The research, published in the prestigious Lancet journal, scanned 2.5 million articles from early 2023 to February 2026. Among 97.1 million citations, over 4,000 were found to be non-existent in scientific databases, appearing in roughly 2,800 articles. One paper contained 30 citations, of which 18 were fake.
Laura-Maria Peltonen, associate professor at the University of Eastern Finland, stressed the findings likely underrepresent the problem: “We prioritized accuracy over comprehensiveness. The actual number of fake references in research literature is far higher.”
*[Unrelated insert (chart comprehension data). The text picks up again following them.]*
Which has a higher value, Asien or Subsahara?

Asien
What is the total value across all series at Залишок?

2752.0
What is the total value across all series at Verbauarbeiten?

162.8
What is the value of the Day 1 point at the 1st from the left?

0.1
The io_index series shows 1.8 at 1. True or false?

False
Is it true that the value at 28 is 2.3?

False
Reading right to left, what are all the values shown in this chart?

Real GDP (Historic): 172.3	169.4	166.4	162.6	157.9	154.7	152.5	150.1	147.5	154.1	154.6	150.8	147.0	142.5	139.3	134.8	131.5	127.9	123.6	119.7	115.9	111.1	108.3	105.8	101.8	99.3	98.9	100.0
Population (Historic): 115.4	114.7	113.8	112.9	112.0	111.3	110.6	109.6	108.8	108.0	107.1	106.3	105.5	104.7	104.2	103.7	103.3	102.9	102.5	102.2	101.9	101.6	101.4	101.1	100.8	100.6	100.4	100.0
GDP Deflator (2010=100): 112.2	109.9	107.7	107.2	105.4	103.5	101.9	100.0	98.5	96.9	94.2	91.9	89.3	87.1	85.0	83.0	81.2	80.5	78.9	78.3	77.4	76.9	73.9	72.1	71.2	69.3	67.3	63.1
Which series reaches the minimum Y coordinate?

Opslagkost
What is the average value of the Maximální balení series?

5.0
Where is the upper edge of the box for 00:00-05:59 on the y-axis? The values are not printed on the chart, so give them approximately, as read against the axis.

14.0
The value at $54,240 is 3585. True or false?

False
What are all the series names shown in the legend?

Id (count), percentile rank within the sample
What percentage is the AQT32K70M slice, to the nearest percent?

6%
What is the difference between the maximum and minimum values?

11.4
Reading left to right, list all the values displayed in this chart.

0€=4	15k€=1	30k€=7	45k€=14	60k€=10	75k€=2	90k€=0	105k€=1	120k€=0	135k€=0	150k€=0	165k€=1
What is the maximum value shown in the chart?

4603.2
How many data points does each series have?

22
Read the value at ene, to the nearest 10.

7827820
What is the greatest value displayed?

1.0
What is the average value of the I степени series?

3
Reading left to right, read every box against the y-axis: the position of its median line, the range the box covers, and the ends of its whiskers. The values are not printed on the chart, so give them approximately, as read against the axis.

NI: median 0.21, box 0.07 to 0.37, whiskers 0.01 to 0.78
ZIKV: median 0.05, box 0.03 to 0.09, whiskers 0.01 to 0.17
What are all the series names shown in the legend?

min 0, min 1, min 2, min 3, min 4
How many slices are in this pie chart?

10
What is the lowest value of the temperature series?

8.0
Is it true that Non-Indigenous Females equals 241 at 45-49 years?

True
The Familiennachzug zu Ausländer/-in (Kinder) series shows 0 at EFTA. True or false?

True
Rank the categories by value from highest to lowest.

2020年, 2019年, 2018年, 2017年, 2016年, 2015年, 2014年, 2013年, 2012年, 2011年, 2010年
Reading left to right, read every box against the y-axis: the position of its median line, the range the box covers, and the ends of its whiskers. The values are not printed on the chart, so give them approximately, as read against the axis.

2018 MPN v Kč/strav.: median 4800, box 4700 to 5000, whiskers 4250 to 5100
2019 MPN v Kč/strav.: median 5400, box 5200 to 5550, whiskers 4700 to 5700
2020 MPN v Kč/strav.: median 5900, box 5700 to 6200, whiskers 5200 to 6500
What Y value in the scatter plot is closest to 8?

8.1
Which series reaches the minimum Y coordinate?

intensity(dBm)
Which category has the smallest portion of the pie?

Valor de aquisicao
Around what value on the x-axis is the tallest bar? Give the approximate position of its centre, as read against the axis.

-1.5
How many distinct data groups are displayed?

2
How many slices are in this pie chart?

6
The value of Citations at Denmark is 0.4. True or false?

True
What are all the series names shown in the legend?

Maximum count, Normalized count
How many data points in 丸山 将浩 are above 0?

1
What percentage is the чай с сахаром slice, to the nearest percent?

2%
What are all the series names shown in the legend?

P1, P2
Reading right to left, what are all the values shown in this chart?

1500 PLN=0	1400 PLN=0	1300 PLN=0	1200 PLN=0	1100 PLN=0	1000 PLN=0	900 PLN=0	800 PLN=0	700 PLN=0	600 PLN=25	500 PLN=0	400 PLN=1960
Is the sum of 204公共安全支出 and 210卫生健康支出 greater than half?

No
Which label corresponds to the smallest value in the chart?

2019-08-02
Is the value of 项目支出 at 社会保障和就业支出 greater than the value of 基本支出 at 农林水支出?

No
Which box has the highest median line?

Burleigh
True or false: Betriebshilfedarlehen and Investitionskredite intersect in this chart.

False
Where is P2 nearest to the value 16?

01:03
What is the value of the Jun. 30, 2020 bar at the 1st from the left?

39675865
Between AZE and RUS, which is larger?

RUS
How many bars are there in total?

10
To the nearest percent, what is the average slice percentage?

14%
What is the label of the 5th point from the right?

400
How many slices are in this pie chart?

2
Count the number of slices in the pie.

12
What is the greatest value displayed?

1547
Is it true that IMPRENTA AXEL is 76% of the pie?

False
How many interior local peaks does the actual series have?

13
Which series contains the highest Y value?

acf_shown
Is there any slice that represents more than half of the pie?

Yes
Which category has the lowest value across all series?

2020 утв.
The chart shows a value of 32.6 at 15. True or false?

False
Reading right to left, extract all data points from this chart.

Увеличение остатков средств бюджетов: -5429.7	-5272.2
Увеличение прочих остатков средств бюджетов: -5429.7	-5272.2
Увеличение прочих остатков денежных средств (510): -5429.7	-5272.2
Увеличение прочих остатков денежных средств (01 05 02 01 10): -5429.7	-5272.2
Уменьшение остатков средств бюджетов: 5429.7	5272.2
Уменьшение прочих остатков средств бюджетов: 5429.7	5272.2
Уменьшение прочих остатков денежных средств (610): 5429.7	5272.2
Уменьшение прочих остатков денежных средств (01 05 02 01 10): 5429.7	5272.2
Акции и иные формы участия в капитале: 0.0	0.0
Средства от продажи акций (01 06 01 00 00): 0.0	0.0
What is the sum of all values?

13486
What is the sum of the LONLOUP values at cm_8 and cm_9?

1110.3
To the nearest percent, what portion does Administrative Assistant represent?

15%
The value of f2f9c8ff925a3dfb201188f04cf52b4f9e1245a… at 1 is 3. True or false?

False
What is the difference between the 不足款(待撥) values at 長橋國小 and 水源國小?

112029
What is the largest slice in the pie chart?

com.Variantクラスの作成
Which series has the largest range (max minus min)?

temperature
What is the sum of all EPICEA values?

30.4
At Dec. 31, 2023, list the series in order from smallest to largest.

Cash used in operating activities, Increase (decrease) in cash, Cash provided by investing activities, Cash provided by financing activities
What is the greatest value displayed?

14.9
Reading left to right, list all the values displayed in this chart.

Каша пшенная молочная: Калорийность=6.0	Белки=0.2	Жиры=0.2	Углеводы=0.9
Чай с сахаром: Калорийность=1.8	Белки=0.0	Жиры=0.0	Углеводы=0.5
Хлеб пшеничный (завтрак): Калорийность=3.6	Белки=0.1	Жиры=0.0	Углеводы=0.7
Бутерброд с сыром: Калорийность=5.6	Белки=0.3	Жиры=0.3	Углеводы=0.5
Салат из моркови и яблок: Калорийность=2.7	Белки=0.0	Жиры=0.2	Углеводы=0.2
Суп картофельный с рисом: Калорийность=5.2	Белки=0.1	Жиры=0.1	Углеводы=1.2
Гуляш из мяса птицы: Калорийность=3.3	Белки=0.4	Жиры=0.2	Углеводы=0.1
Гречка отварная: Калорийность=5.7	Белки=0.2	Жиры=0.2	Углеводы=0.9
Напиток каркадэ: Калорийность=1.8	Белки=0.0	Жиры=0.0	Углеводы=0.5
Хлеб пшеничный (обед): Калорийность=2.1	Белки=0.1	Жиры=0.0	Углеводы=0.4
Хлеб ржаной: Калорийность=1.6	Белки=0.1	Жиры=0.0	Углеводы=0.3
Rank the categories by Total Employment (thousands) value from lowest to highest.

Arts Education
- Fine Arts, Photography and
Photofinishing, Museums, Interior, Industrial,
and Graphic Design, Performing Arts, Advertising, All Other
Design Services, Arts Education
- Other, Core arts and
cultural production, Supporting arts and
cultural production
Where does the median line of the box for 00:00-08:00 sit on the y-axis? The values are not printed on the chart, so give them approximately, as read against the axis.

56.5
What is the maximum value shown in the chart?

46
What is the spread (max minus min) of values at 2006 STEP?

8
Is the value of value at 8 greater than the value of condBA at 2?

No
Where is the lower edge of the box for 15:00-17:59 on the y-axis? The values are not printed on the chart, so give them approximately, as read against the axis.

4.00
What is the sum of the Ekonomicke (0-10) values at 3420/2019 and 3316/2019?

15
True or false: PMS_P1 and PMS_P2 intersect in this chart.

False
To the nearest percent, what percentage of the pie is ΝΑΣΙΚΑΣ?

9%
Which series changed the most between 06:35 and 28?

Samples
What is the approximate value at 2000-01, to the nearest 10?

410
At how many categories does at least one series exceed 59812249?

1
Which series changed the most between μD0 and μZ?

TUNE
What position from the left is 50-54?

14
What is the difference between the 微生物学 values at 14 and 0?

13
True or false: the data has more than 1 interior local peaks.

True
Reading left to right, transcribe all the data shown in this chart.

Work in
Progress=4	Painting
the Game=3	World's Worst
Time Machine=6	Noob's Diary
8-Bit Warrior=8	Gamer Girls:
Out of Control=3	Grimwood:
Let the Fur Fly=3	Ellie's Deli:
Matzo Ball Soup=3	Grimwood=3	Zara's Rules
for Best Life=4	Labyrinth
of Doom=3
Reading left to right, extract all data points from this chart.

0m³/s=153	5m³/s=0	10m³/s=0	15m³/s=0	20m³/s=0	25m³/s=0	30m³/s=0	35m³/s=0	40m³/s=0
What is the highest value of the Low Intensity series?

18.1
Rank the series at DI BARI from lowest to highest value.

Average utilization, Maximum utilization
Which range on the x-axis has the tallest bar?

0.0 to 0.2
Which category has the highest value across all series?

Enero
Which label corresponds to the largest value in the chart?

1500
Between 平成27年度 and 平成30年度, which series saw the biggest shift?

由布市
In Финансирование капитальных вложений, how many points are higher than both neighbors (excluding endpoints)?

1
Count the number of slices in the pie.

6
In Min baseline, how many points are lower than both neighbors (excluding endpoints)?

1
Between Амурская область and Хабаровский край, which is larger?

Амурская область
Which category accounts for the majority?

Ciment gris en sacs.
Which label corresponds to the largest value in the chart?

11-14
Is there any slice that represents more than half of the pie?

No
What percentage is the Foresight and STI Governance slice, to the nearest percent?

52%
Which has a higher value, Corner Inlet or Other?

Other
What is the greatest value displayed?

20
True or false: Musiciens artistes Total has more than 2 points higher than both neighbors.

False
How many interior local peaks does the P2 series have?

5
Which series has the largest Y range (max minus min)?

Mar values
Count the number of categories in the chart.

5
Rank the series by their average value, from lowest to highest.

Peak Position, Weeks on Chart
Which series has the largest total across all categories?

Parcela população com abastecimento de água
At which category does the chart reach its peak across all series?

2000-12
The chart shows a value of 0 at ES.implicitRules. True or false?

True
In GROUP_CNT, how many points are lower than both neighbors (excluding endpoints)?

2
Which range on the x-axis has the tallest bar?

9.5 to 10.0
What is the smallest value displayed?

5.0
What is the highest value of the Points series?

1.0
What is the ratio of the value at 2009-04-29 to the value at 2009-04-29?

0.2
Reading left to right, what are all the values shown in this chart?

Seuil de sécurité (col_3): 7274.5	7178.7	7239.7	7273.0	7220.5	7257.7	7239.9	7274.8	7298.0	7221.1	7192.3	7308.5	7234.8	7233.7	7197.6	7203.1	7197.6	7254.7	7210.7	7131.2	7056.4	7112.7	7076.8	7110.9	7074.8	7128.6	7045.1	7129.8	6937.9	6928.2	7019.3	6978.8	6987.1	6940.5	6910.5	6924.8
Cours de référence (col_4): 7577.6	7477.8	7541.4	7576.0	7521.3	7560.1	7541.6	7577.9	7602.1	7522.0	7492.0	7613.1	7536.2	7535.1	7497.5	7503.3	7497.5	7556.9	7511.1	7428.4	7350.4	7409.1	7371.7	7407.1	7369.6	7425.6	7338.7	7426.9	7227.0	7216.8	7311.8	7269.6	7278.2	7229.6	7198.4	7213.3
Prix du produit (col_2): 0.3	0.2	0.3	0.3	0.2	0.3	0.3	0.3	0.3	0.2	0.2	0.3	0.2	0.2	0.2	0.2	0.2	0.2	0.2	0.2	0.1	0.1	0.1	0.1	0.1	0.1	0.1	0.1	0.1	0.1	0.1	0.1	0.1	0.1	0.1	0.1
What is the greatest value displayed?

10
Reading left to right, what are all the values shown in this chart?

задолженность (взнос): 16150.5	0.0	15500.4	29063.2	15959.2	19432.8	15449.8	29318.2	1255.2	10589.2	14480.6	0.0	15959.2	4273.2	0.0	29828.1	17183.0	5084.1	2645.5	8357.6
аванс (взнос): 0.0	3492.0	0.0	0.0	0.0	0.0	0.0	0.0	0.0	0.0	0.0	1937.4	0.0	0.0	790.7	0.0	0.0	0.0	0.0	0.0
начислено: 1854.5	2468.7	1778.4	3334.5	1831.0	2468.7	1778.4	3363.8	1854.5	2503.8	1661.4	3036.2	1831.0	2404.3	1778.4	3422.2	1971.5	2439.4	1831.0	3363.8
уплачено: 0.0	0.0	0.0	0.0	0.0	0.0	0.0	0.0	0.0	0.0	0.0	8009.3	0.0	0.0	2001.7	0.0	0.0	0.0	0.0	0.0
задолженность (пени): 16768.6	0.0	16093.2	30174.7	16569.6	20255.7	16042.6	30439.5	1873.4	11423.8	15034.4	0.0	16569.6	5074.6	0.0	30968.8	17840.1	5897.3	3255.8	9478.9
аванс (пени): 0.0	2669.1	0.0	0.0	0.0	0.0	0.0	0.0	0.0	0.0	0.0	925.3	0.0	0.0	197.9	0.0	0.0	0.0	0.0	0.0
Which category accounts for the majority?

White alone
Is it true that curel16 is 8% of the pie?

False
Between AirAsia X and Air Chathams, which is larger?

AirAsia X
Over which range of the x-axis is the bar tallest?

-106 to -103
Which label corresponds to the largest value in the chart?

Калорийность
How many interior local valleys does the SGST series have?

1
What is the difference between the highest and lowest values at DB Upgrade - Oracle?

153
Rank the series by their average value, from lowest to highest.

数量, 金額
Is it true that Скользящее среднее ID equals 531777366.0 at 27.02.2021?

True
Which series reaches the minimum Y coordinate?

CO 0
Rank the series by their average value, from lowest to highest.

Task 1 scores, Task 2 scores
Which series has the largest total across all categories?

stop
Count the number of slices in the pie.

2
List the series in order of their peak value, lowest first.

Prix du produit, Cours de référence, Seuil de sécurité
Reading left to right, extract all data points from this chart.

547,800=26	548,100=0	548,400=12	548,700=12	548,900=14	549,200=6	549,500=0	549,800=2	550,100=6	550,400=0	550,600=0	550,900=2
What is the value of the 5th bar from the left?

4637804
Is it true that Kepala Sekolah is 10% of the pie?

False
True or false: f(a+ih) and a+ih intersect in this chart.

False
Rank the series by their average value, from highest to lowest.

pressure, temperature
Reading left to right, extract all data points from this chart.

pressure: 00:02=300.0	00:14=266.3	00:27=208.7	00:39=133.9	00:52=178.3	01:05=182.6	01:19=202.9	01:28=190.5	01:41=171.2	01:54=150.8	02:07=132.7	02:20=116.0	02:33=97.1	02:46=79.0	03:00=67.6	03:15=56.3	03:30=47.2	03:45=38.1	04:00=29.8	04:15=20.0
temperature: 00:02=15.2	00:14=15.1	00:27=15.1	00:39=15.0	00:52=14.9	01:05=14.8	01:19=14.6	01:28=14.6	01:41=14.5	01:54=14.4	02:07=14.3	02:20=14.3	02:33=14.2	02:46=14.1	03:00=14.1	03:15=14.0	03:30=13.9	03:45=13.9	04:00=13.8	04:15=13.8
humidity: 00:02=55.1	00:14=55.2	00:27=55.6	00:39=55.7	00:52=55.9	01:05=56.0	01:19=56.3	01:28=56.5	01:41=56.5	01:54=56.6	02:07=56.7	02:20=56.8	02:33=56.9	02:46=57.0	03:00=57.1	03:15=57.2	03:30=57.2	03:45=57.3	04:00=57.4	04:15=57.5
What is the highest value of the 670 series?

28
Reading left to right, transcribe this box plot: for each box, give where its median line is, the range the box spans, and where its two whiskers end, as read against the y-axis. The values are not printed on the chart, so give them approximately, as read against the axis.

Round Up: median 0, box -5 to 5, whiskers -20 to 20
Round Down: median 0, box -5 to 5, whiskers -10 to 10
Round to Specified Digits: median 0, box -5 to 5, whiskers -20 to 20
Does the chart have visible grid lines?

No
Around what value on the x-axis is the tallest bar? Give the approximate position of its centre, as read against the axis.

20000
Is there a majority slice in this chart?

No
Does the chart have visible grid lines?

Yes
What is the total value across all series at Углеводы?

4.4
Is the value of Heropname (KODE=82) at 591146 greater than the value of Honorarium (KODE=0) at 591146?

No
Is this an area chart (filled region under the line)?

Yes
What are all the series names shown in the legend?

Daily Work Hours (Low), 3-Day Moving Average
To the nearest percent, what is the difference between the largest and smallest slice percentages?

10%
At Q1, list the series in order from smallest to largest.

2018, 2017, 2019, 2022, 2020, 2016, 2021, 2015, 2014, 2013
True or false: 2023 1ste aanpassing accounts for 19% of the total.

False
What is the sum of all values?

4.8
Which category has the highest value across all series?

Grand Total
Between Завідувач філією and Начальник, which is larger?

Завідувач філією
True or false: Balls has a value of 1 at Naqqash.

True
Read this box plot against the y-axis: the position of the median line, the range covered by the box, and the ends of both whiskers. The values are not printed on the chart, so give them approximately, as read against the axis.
The study revealed a 12-fold increase in fake references since 2023, with growth accelerating in mid-2024 as AI-powered writing tools became widespread. Peltonen warned that flawed citations risk corrupting clinical guidelines, as medical recommendations rely on verifiable evidence.
“If fake references enter the evidence base, errors may unknowingly spread to patient care,” she said.
Researchers found some fabricated citations had already been referenced in other articles and appeared in systematic reviews guiding clinical treatment. They urged publishers to verify all manuscript references, retroactively screen published articles, and retract papers where fake citations undermine conclusions.
Peltonen noted that while automated verification is technically feasible, publishers currently lack incentives to implement such checks. The study also highlighted declining global trust in science, emphasizing researchers’ responsibility for verifying all content, including citations.